(TEXT EXCERPT)
Because resellers include individuals/entities in various parts of the distribution chain, Defendants argued that a conflict exists between Plaintiffs and the putative class members upstream from them—i.e., each reseller Plaintiff “is incentivized to argue that those upstream Resellers passed through any overcharge to them,” while “those upstream Resellers would be incentivized to argue the exact opposite.” The Court agreed with Plaintiffs that courts considering similar arguments have concluded any pass-through amounts would arise, if at all, at the time damages are allocated.

End-Users

Defendants argued there is an inherent conflict between three alleged conspiracies: (1) price-fixing SAs; (2) a conspiracy to “kill” defendant Hutchinson Technology Inc. (HTI); and (3) a conspiracy to share competitively sensitive information. Id. at *7. Defendant argued the latter two conspiracies would have lowered prices for some end-users despite the first raising prices for others. According to Defendants, non-HTI defendants may have tried to undercut HTI pricing in the second conspiracy. As for the third conspiracy, Defendants argued that a defendant lowered its prices after receiving the competitively sensitive information.

Plaintiffs did not assert that three conspiracies existed, but, rather, that one conspiracy to fix prices existed, which was aided by the alleged information sharing and was not undermined, but, rather, advanced, by attempts to eliminate HTI. Plaintiffs argued the non-HTI defendants plotted to gain market share from HTI while maintaining supracompetitive prices by agreeing that TDK would acquire HTI to prevent an HDD manufacturer from acquiring and vertically integrating. Defendant provided no evidence to the contrary. Plaintiffs also argued sharing competitively sensitive information, by its nature, does not lower prices because it helps competitors work together.

The Court agreed with Plaintiffs on all points and noted Defendants’ lack of evidence of a customer receiving a below-competitive price.

Predominance

Plaintiffs argued (1) the existence of an antitrust violation, (2) the existence of antitrust impact, and (3) the amount of aggregate damages can be established by common evidence.

Existence of Antitrust Violation

Plaintiffs pointed to the plethora of evidence, including admissions from Defendants made to the DOJ and observations from Japanese and Brazilian agencies investigating the matter.

(PROBLEMS)
a – List the three alleged conspiracies that Defendants said conflict with one another in the antitrust excerpt.
b – Write a continuation of the antitrust excerpt that begins right after its final sentence.
The rows after this play no role in anything here.

(RECORD EXCERPTS)
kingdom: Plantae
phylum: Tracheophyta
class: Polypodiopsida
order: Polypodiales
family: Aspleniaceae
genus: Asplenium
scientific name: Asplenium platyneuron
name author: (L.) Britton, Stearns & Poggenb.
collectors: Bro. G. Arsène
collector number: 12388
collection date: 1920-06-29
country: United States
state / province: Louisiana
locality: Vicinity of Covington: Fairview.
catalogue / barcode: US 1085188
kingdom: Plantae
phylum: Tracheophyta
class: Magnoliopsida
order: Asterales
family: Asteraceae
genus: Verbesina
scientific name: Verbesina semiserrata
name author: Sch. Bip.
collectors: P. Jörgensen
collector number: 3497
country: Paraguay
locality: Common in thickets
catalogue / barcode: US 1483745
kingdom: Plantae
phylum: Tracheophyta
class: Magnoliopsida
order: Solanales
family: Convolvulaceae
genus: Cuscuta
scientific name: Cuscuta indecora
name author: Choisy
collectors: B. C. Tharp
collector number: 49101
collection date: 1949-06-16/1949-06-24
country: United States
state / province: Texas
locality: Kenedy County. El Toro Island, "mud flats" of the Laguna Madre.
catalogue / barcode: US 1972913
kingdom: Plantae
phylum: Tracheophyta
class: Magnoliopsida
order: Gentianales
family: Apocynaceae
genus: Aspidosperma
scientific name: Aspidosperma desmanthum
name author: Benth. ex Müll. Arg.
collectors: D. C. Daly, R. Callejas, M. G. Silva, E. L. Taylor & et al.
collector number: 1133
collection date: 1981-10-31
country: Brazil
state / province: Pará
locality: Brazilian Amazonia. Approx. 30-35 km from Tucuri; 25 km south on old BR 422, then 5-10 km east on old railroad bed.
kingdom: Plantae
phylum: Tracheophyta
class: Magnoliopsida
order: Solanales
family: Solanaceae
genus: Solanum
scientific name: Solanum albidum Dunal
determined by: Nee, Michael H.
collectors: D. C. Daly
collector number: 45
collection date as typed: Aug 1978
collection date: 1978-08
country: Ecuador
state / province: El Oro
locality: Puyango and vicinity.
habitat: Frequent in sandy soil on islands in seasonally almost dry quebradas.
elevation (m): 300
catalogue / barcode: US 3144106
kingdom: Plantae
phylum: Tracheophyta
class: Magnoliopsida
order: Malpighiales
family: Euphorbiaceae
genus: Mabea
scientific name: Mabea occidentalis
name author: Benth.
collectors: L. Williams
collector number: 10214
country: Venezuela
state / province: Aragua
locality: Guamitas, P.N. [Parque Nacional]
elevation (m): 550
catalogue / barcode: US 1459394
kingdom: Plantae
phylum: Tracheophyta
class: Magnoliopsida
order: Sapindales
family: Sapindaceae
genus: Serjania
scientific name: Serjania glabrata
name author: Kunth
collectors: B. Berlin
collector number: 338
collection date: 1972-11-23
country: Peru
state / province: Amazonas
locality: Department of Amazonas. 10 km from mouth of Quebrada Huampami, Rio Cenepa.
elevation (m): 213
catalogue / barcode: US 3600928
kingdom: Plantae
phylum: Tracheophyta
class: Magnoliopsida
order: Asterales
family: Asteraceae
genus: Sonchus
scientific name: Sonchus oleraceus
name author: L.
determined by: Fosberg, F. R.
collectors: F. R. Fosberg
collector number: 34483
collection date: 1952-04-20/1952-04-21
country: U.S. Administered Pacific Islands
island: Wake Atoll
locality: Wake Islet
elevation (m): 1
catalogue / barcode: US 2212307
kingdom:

(EXERCISE ANSWERS)
a –
1. Price-fixing SAs
2. A conspiracy to "kill" defendant Hutchinson Technology Inc. (HTI)
3. A conspiracy to share competitively sensitive information

b –
Defendants again argued there are three conspiracies and Plaintiffs would need to establish which of the three caused each class member’s claimed loss. The Court noted its finding pertaining to adequacy that Plaintiffs do not assert the existence of three conspiracies.

Existence of Antitrust Impact and Amount of Aggregate Damages

Plaintiffs’ experts offered models to measure the impact and aggregate damages. Defendants countered in what became a battle of the experts in which the Court repeatedly noted Defendants conflated the question of whether Plaintiffs have evidence to establish their allegations on a classwide basis with the persuasiveness of such evidence.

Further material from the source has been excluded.